The data below should be retyped exactly, with the pictures left out.

### Given information
------------------------------------------------------------------------
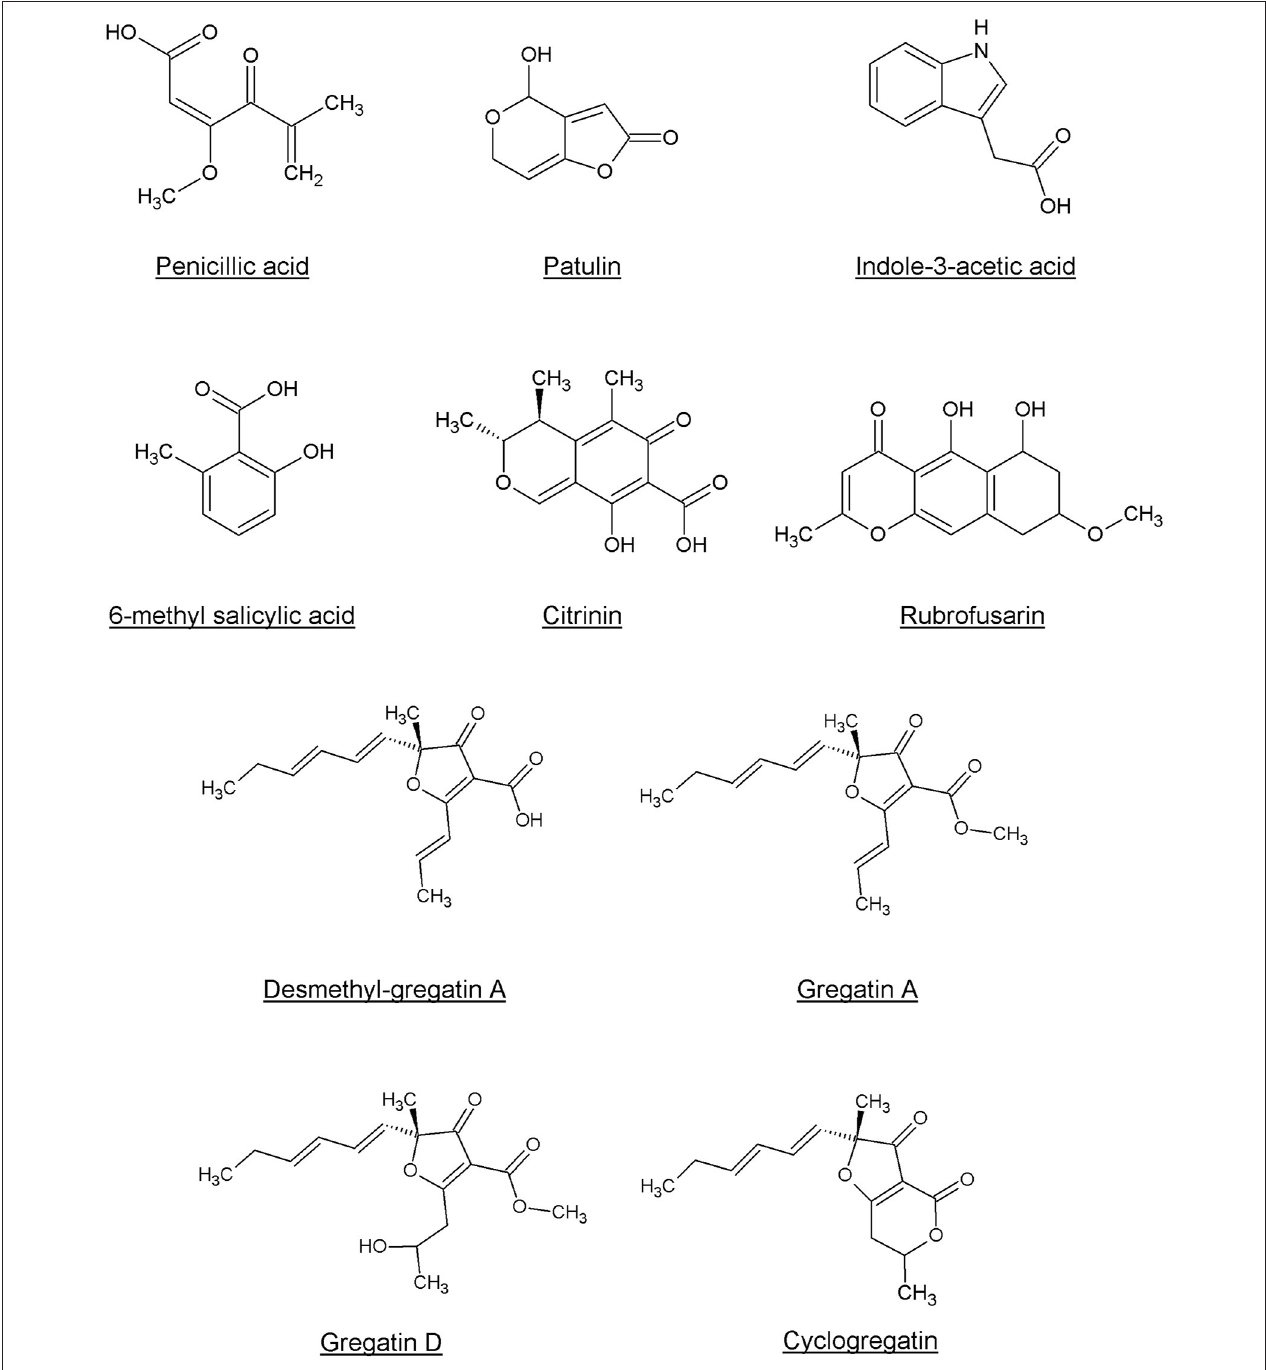
FIGURE 4 | Chemical structures of the compounds identified as QS inhibitors in this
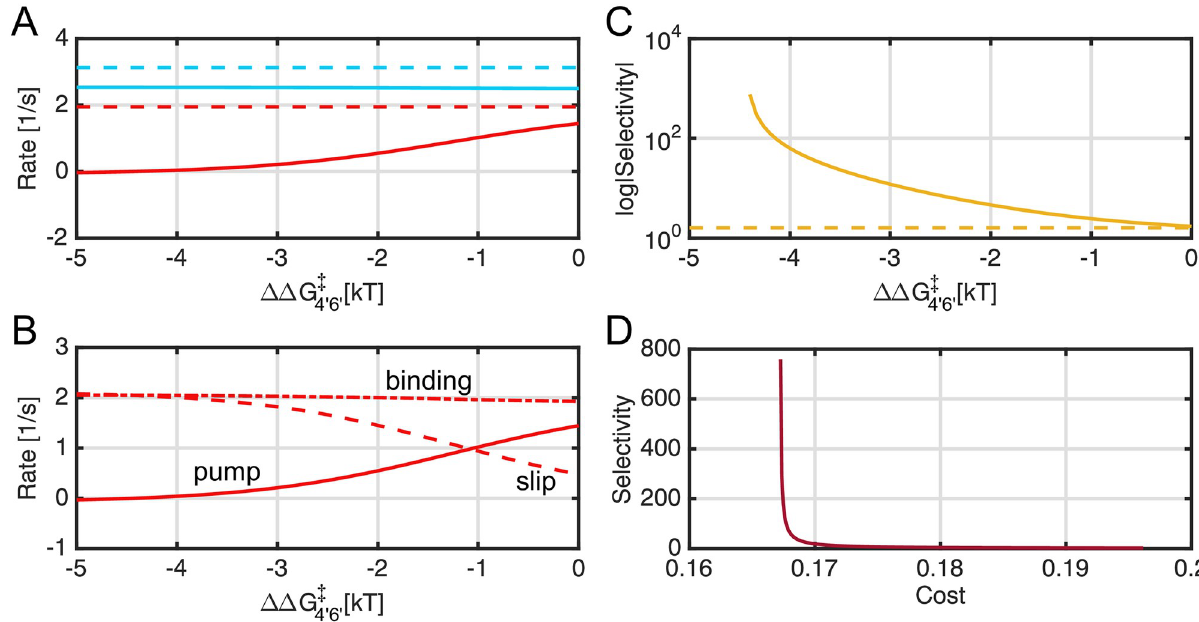
Fig 5. Flows, cost, and selectivity with discrimination added to the slip cycle. In addition to weak discrimination (1 k ) at the inward-transition B T state, the rate of partial outer gate opening was modulated by changing DD G z from -5 to 0 k . A) Net sugar (blue) and toxin (red) pumping as a B T 4 0 6 0 with (solid curves) and without (dashed curves) slip. Toxin import is reduced as outer gate opening becomes easier at negative function of DD G z 4 0 6 0 , but all other pumping fluxes are insensitive. Values at DD G z ¼ 0 on right correspond to values at -75 mV in Fig 4A. B) Toxin values of DD G z 4 0 6 0 4 0 6 0 pumping (solid), slipping (dashed), and binding (dash-dot) rates as a function of DD G z . Note that the pumping flow of toxin is approximately zero 4 0 6 0 ¼ -5 k B T . C) Selectivity ( σ ) as a function of DD G z . The selectivity with slip is solid gold, and the selectivity with the slip cycle removed is when DD G z 4 0 6 0 4 0 6 0 is varied in panels A-C. The cost ( C ) varies over a narrow range starting near 0.2 when DD G z ¼ 0 , dashed gold. D) Cost-selectivity curve as DD G z 4 0 6 0 4 0 6 0 and dropping below 0.17 as DD G z approaches -4.5 k B T at which point σ increases beyond 800. The membrane potential was held at -75 mV for all 4 0 6 0 calculations.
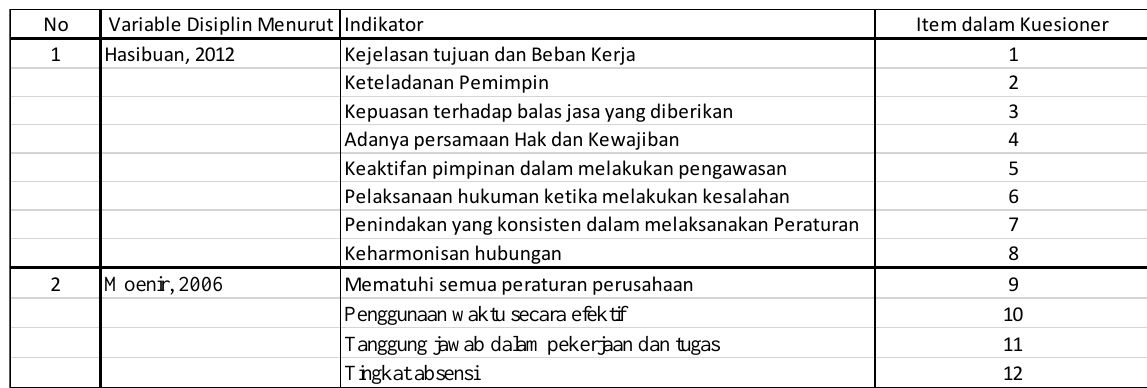
Tabel 3 Indikator untuk Variabel Displin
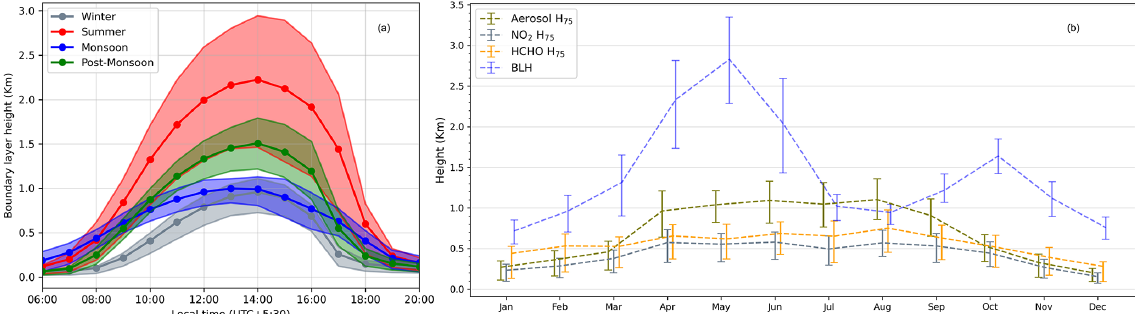
Figure 6. (a) Diurnal evolution of the hourly means ERA5 boundary layer height (BLH) at Mohali for the four major seasons of the year. (b) Mean afternoon time (between 12:00 and 15:00LT) profile height (with 75% of the total amount below) for aerosols, NO 2 , and HCHO and the ERA5 BLH for different months. The upper and lower vertical error bars represent the monthly variability as 75th and 25th percentiles,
------------------------------------------------------------------------
### Result
FIGURE 4 | Chemical structures of the compounds identified as QS inhibitors in this
Fig 5. Flows, cost, and selectivity with discrimination added to the slip cycle. In addition to weak discrimination (1 k ) at the inward-transition B T state, the rate of partial outer gate opening was modulated by changing DD G z from -5 to 0 k . A) Net sugar (blue) and toxin (red) pumping as a B T 4 0 6 0 with (solid curves) and without (dashed curves) slip. Toxin import is reduced as outer gate opening becomes easier at negative function of DD G z 4 0 6 0 , but all other pumping fluxes are insensitive. Values at DD G z ¼ 0 on right correspond to values at -75 mV in Fig 4A. B) Toxin values of DD G z 4 0 6 0 4 0 6 0 pumping (solid), slipping (dashed), and binding (dash-dot) rates as a function of DD G z . Note that the pumping flow of toxin is approximately zero 4 0 6 0 ¼ -5 k B T . C) Selectivity ( σ ) as a function of DD G z . The selectivity with slip is solid gold, and the selectivity with the slip cycle removed is when DD G z 4 0 6 0 4 0 6 0 is varied in panels A-C. The cost ( C ) varies over a narrow range starting near 0.2 when DD G z ¼ 0 , dashed gold. D) Cost-selectivity curve as DD G z 4 0 6 0 4 0 6 0 and dropping below 0.17 as DD G z approaches -4.5 k B T at which point σ increases beyond 800. The membrane potential was held at -75 mV for all 4 0 6 0 calculations.
Tabel 3 Indikator untuk Variabel Displin
Figure 6. (a) Diurnal evolution of the hourly means ERA5 boundary layer height (BLH) at Mohali for the four major seasons of the year. (b) Mean afternoon time (between 12:00 and 15:00LT) profile height (with 75% of the total amount below) for aerosols, NO 2 , and HCHO and the ERA5 BLH for different months. The upper and lower vertical error bars represent the monthly variability as 75th and 25th percentiles,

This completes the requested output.